The following is the of “Aortic valve neocuspidization using the Ozaki technique: A meta-analysis of reconstructed patient-level data” published in the January 2023 issue of Heart by Mylonas et al.

Ozaki neocuspid aortic valve repair in children and adults has been successful. Searches were conducted in PubMed and the Cochrane Library through the anticipated publication date of November 13, 2021. Kaplan-Meier curves for time-to-event outcomes from all relevant trials were used to recreate individual patient data for analysis. Overall, 22 studies were included detailing Ozaki repair in 1,891 patients. Patients’ ages ranged from 65  ± (12.3) to 12.3  ± (3.8) years old on average at the time of surgery, with a mean age of 43.2  ± (24.5) years. 
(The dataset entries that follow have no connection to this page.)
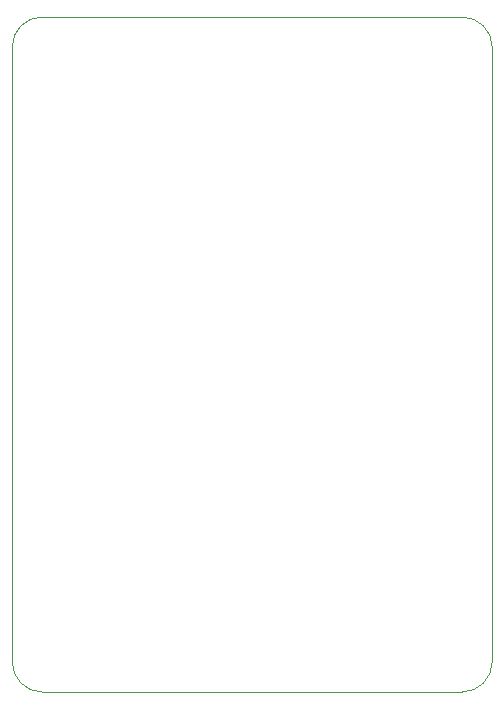
<source format=gm1>
G04 Layer_Color=16711935*
%FSLAX25Y25*%
%MOIN*%
G70*
G01*
G75*
%ADD42C,0.00100*%
D42*
X160000Y475000D02*
G03*
X150000Y465000I0J-10000D01*
G01*
X310000D02*
G03*
X300000Y475000I-10000J0D01*
G01*
Y250000D02*
G03*
X310000Y260000I0J10000D01*
G01*
X150000D02*
G03*
X160000Y250000I10000J0D01*
G01*
Y475000D02*
X300000D01*
X160000Y250000D02*
X300000D01*
X150000Y260000D02*
Y465000D01*
X310000Y260000D02*
Y465000D01*
M02*

</source>
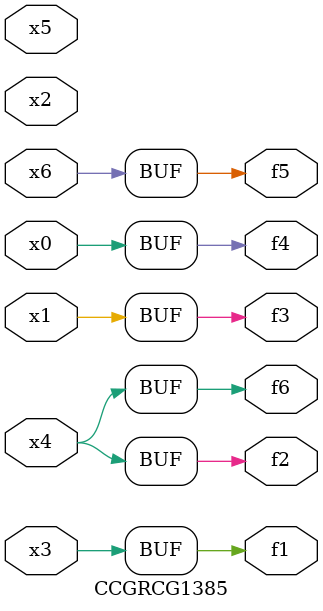
<source format=v>
module CCGRCG1385(
	input x0, x1, x2, x3, x4, x5, x6,
	output f1, f2, f3, f4, f5, f6
);
	assign f1 = x3;
	assign f2 = x4;
	assign f3 = x1;
	assign f4 = x0;
	assign f5 = x6;
	assign f6 = x4;
endmodule

</source>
Aortic stenosis was the leading diagnosis (46.4%, 95% CI 34.1-58.6). The average duration of the cross-clamp was 106.8  ± 24.8, while the average duration of cardiopulmonary bypass was 135.2  ± 35.1. only  0.7 % (95% CI 0.4-1.2) had a permanent pacemaker placed. The average effective orifice area was 2.1 ± 0.5 cm2/m2 at the time of discharge. In the most recent follow-up, the peak gradient was 15.7  ± 7.4 mm Hg, and only 0.25% (95% CI 0-2.3) were diagnosed with mild aortic insufficiency. With a 95% CI ranging from 0.1 to 1.7, hospital mortality was 0.7%. After a median of 38.1 ± 23.8 months of observation, the late mortality rate was 1.9%. 

Reoperation-free rates at 1 year, 3 years, and 5 years averaged 98.0, 97.0, and 96.5%, respectively. Infective endocarditis was responsible for more than half of the reoperations (51.5%, 95% CI 18.3-84.0). Their group had a yearly endocarditis risk of 0.5% per patient. The Ozaki method has proven to be highly effective in terms of hemodynamics, survival, and absence of reoperation at mid-term. Gaining access to long-term follow-up data is crucial for establishing this method as a standard in cardiac surgery.